Deterministic vs. Nondeterministic PDAs
Unlike finite automata, where DFAs and NFAs recognize the same class of languages, deterministic PDAs (DPDAs) and nondeterministic PDAs (NPDAs) differ in their capabilities. This is a significant distinction.
Nondeterministic PDAs can recognize all context-free languages, but deterministic PDAs can only recognize deterministic context-free languages (DCFLs), a proper subset. For example, {wwᴿ | w ∈ {a,b}*} (the palindrome language) is a context-free language but not a deterministic context-free language, because the midpoint of the string cannot be determined deterministically.
Is this distinction practically relevant? Very much so. Practical parsers must be deterministic. A nondeterministic parser would need to explore multiple possibilities simultaneously, making efficient implementation difficult. This is why programming language grammars are generally designed to be parsable by deterministic PDAs — that is, to fall within the categories of LL or LR grammars.
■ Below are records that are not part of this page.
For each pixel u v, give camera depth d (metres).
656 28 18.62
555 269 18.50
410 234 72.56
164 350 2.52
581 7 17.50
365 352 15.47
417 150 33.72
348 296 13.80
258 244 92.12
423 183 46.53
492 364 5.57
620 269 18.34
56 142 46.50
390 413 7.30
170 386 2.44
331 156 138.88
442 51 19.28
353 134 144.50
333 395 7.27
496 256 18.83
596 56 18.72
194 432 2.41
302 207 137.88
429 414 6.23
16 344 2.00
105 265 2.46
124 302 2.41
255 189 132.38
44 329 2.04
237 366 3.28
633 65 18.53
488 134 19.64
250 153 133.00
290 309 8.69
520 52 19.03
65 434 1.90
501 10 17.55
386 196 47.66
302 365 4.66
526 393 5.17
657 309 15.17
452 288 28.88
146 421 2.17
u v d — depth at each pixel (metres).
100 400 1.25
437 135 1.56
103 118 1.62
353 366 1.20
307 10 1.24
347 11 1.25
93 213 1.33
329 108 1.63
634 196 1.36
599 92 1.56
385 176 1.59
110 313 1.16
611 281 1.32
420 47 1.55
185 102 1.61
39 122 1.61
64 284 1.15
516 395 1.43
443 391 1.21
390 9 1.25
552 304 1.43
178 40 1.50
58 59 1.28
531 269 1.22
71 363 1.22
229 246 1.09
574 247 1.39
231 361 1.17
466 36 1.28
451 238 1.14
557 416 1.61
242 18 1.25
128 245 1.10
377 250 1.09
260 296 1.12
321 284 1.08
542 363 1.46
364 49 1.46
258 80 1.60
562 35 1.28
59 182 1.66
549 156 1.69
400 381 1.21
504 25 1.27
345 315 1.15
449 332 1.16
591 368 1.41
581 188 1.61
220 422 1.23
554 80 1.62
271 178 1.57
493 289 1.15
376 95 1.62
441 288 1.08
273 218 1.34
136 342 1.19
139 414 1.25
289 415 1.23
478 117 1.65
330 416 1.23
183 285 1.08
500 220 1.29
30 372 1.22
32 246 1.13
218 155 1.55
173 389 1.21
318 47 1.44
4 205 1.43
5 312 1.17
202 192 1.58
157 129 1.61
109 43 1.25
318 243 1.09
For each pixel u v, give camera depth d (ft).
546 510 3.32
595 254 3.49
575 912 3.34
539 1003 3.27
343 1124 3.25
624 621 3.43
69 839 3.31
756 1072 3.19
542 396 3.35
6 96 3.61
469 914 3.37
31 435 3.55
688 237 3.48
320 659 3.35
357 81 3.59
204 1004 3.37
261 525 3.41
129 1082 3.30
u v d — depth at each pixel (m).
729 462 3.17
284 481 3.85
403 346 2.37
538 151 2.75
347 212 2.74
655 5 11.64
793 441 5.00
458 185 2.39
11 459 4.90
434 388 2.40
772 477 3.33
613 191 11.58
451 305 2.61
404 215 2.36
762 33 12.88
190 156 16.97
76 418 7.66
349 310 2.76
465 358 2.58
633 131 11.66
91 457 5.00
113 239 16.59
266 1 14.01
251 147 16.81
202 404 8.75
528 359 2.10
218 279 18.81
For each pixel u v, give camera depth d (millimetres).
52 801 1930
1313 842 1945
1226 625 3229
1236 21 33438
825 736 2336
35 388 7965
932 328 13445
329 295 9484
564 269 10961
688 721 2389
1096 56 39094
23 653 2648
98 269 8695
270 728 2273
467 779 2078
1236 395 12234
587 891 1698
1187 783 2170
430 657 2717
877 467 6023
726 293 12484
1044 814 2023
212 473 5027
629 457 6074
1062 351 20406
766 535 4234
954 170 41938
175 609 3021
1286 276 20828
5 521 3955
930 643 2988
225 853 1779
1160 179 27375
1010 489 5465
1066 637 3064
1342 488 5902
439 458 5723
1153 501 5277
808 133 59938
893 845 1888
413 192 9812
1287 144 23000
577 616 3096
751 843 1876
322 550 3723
Limitations of PDAs — Context-Sensitive Languages
Despite the power of a stack, a stack alone cannot recognize all languages. A canonical example is {aⁿbⁿcⁿ | n ≥ 0}. Recognizing strings where the counts of a's, b's, and c's are all equal requires counting a's while simultaneously verifying that count against both b's and c's. A stack can track the relationship between two kinds of symbols (a's and b's), but tracking the relationship among three kinds simultaneously is not possible.
Such languages belong to the class of context-sensitive languages, and recognizing them requires a more powerful model called the linear bounded automaton. Fortunately, the syntactic structure of programming languages is largely expressible with context-free grammars, so PDA-based parsers are sufficient for the parsing phase of a compiler.